═════ MATERIALS PROVIDED
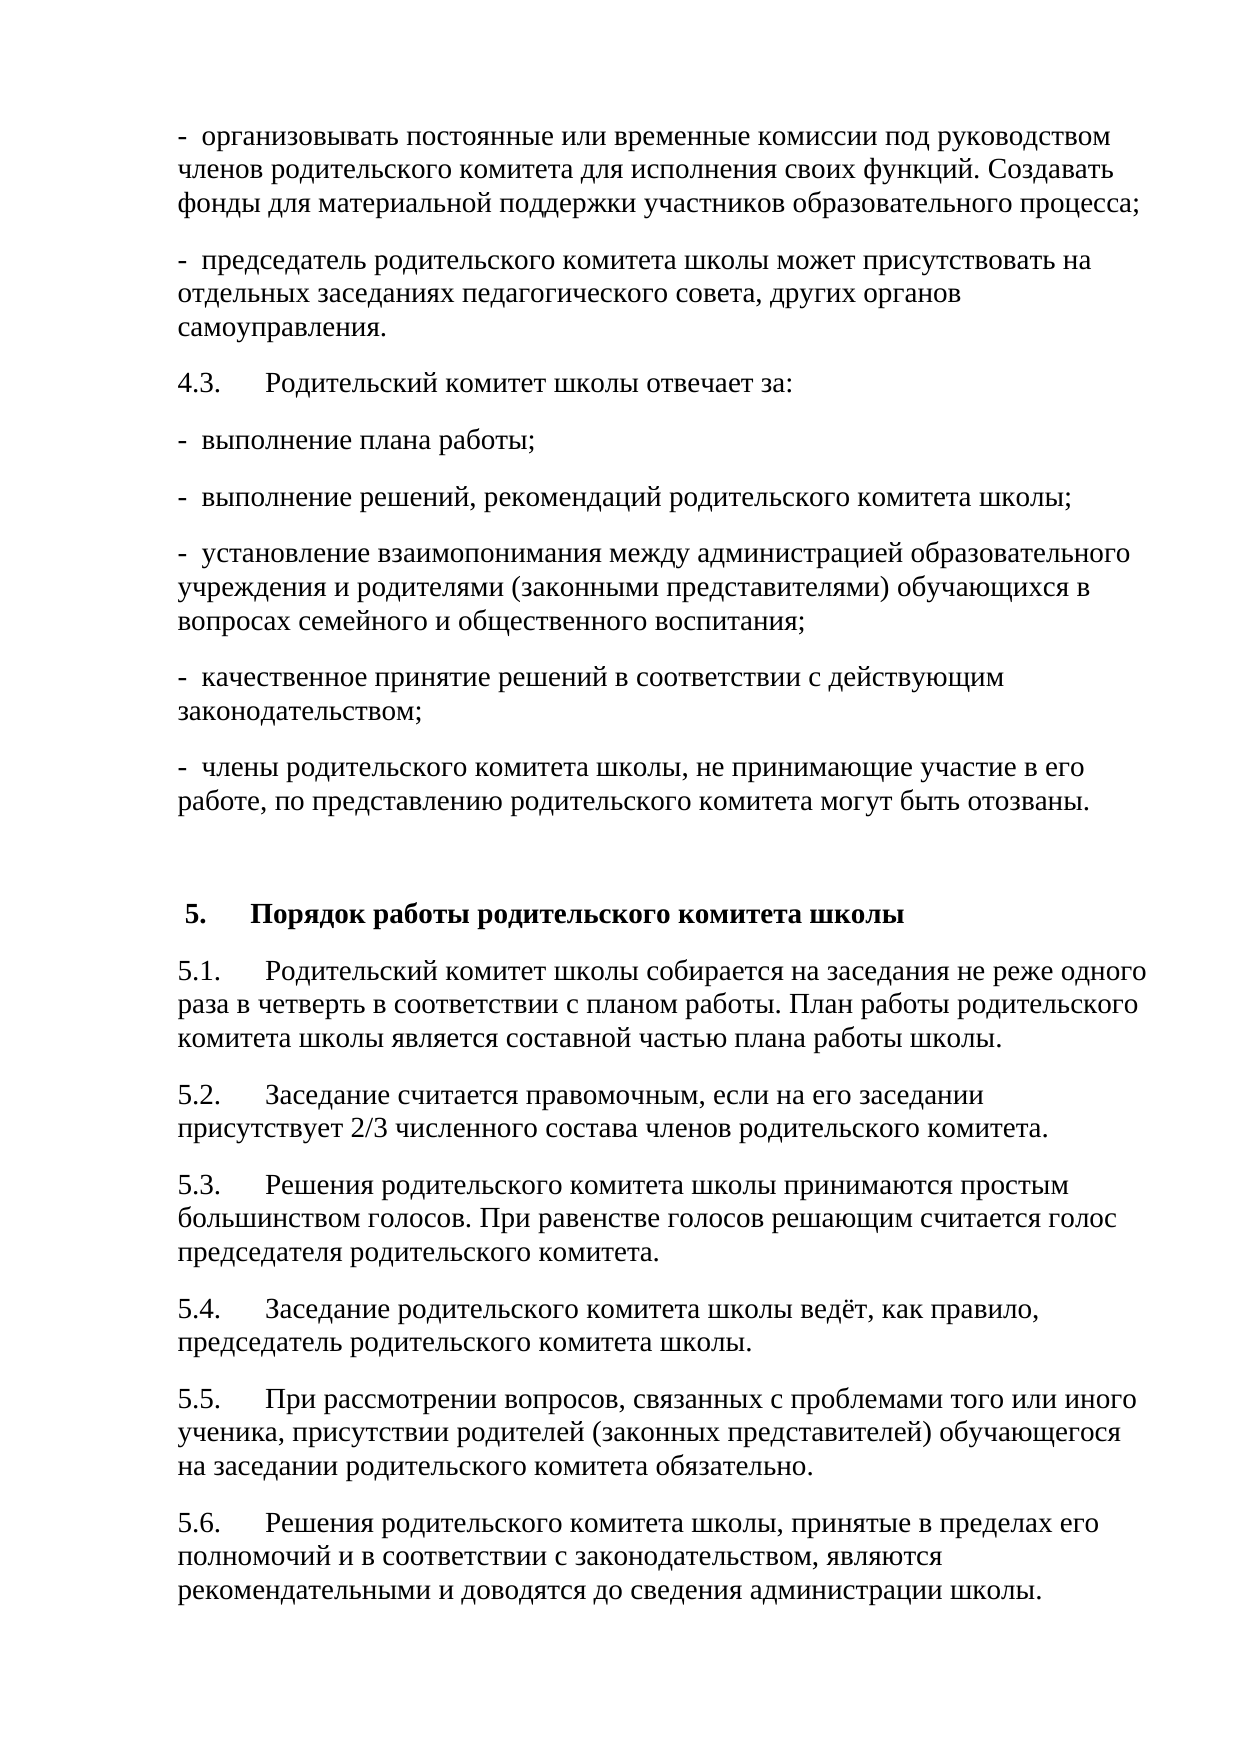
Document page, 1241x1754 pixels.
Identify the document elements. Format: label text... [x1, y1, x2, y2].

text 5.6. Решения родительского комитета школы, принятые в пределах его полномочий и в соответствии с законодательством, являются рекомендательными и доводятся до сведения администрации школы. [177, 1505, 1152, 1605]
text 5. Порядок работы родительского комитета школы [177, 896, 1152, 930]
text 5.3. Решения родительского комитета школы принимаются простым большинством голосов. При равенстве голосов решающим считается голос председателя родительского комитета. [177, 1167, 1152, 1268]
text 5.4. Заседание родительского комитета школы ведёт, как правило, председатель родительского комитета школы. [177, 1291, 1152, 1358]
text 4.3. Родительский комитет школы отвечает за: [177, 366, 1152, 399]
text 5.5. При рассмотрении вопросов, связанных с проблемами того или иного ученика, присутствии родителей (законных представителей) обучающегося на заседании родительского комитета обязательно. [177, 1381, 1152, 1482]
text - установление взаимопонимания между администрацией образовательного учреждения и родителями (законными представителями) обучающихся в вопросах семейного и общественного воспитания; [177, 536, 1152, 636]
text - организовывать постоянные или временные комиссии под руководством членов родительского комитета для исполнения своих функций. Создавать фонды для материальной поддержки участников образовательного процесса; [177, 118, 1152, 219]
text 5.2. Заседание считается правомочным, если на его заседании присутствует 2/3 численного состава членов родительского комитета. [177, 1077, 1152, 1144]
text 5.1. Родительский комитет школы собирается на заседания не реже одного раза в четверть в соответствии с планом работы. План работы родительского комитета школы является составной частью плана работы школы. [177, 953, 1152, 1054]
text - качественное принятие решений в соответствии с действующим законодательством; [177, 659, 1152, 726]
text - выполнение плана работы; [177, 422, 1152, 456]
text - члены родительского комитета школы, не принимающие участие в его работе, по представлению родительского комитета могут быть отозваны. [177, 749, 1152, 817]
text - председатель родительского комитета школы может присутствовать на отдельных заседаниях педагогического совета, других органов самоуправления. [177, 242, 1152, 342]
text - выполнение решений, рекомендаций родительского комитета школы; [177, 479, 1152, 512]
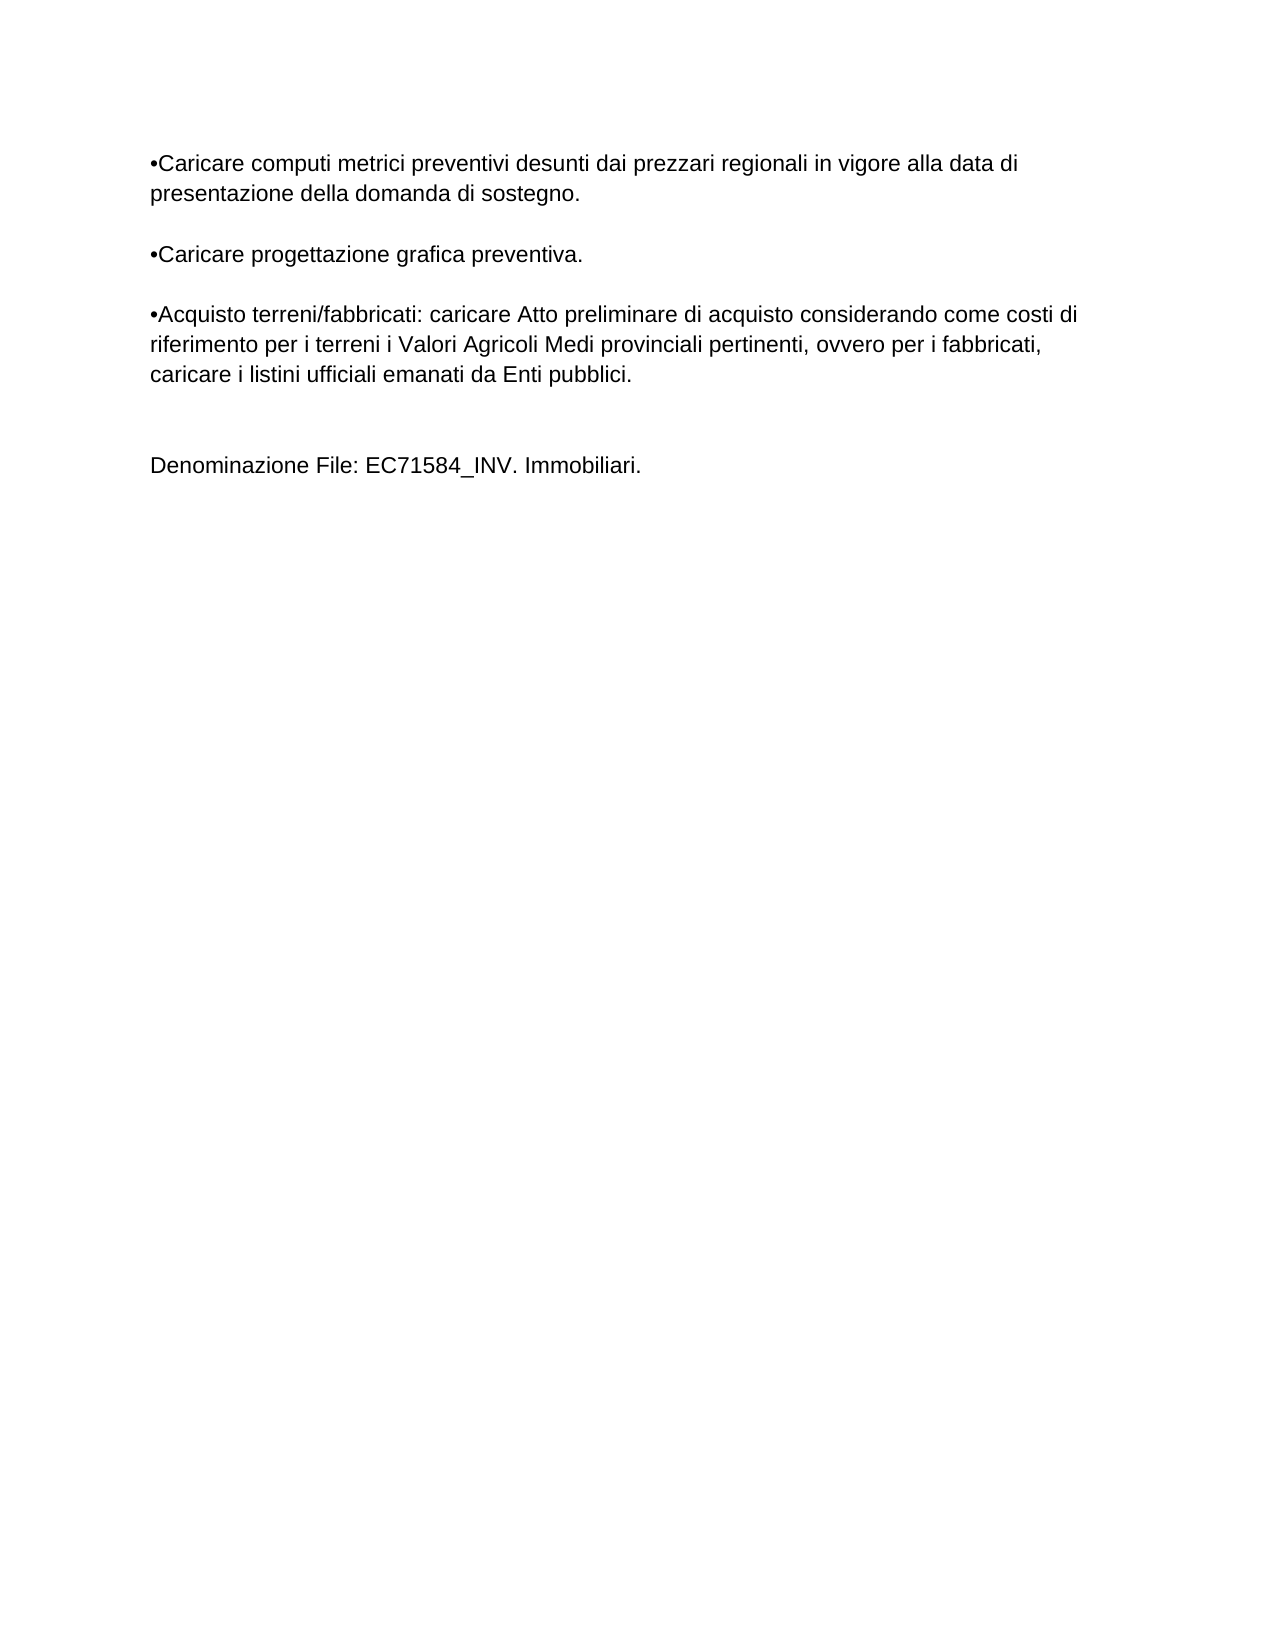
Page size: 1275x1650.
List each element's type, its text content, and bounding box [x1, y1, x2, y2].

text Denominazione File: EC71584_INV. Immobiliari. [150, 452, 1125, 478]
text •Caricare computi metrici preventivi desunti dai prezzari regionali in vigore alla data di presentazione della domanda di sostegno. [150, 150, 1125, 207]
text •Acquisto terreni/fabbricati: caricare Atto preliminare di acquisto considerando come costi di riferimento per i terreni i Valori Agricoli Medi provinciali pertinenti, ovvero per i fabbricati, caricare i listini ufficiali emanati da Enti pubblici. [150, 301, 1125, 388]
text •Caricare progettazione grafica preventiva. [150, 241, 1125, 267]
══════════
_WORK ORDER_
Exclude the pictures and repeat the entries word for word.

_WRITTEN REPLY_
Document page, 1241x1754 pixels.
Identify the document elements. Format: label text... [x1, y1, x2, y2].

text 5.6. Решения родительского комитета школы, принятые в пределах его полномочий и в соответствии с законодательством, являются рекомендательными и доводятся до сведения администрации школы. [177, 1505, 1152, 1605]
text 5. Порядок работы родительского комитета школы [177, 896, 1152, 930]
text 5.3. Решения родительского комитета школы принимаются простым большинством голосов. При равенстве голосов решающим считается голос председателя родительского комитета. [177, 1167, 1152, 1268]
text 5.4. Заседание родительского комитета школы ведёт, как правило, председатель родительского комитета школы. [177, 1291, 1152, 1358]
text 4.3. Родительский комитет школы отвечает за: [177, 366, 1152, 399]
text 5.5. При рассмотрении вопросов, связанных с проблемами того или иного ученика, присутствии родителей (законных представителей) обучающегося на заседании родительского комитета обязательно. [177, 1381, 1152, 1482]
text - установление взаимопонимания между администрацией образовательного учреждения и родителями (законными представителями) обучающихся в вопросах семейного и общественного воспитания; [177, 536, 1152, 636]
text - организовывать постоянные или временные комиссии под руководством членов родительского комитета для исполнения своих функций. Создавать фонды для материальной поддержки участников образовательного процесса; [177, 118, 1152, 219]
text 5.2. Заседание считается правомочным, если на его заседании присутствует 2/3 численного состава членов родительского комитета. [177, 1077, 1152, 1144]
text 5.1. Родительский комитет школы собирается на заседания не реже одного раза в четверть в соответствии с планом работы. План работы родительского комитета школы является составной частью плана работы школы. [177, 953, 1152, 1054]
text - качественное принятие решений в соответствии с действующим законодательством; [177, 659, 1152, 726]
text - выполнение плана работы; [177, 422, 1152, 456]
text - члены родительского комитета школы, не принимающие участие в его работе, по представлению родительского комитета могут быть отозваны. [177, 749, 1152, 817]
text - председатель родительского комитета школы может присутствовать на отдельных заседаниях педагогического совета, других органов самоуправления. [177, 242, 1152, 342]
text - выполнение решений, рекомендаций родительского комитета школы; [177, 479, 1152, 512]
Page size: 1275x1650.
List each element's type, its text content, and bounding box [x1, y1, x2, y2].

text Denominazione File: EC71584_INV. Immobiliari. [150, 452, 1125, 478]
text •Caricare computi metrici preventivi desunti dai prezzari regionali in vigore alla data di presentazione della domanda di sostegno. [150, 150, 1125, 207]
text •Acquisto terreni/fabbricati: caricare Atto preliminare di acquisto considerando come costi di riferimento per i terreni i Valori Agricoli Medi provinciali pertinenti, ovvero per i fabbricati, caricare i listini ufficiali emanati da Enti pubblici. [150, 301, 1125, 388]
text •Caricare progettazione grafica preventiva. [150, 241, 1125, 267]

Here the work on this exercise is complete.